Our west coast world is cool and damp and smells of wet leaves and fur. When it doesn’t rain for months and months we forget we live in a rain forest and we get used to the smell of sunny summer. Sun smells like heat, of course, but more than that it’s the smell of everything and everyone, all the open windows letting out fabric softener, shampoo, coffee, toast. We are aware of each other when it’s hot. It’s harder to hide in your house-cave — although it would be more practical.
I’ve been going for a morning walk every day this week, before the kids get up. Rather, before the kids are allowed out of their room, since if I tried to do anything before they got up I would have to be out at 5:45. It’s light at 6:25 or whenever I make it out of the house but there aren’t any people around; some people wait at bus stops and plenty of cars are swooshing by, but mostly I just walk quietly past peoples’ closed doors.
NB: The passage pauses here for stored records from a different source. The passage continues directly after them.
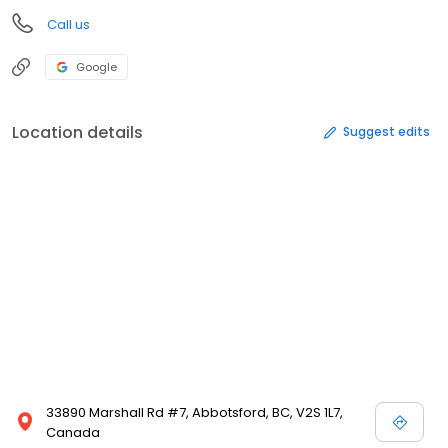
Call us
Google
Location details
Suggest edits
33890 Marshall Rd #7, Abbotsford, BC, V2S 1L7,
Canada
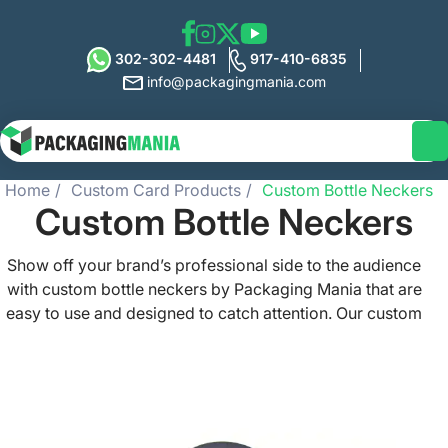
302-302-4481
917-410-6835
info@packagingmania.com
Home
Custom Card Products
Custom Bottle Neckers
Custom Bottle Neckers
Show off your brand’s professional side to the audience
with custom bottle neckers by Packaging Mania that are
easy to use and designed to catch attention. Our custom
printed bottle neckers are made of high-quality and
durable materials, come with low-unit costs, and let you
track the ROI via barcodes and promotion codes. Get
ready to enhance your product display and add an
elegant touch to your packaging with our bottle neckers.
One morning I could hear a shower running and it struck me how intimate a sound that is. The water I’m listening to is hitting a naked body. Showers have a unique sound; not like rain or a running tap. The distance the water travels, the thickness of the drops, whether they cascade past or drip all over a person before they hit the shower floor; all of these make a difference to what you hear when you hear a shower.
It makes me feel fond of people, to hear a shower through an open bathroom window, and feeling fond of people is such a nice way to start the day.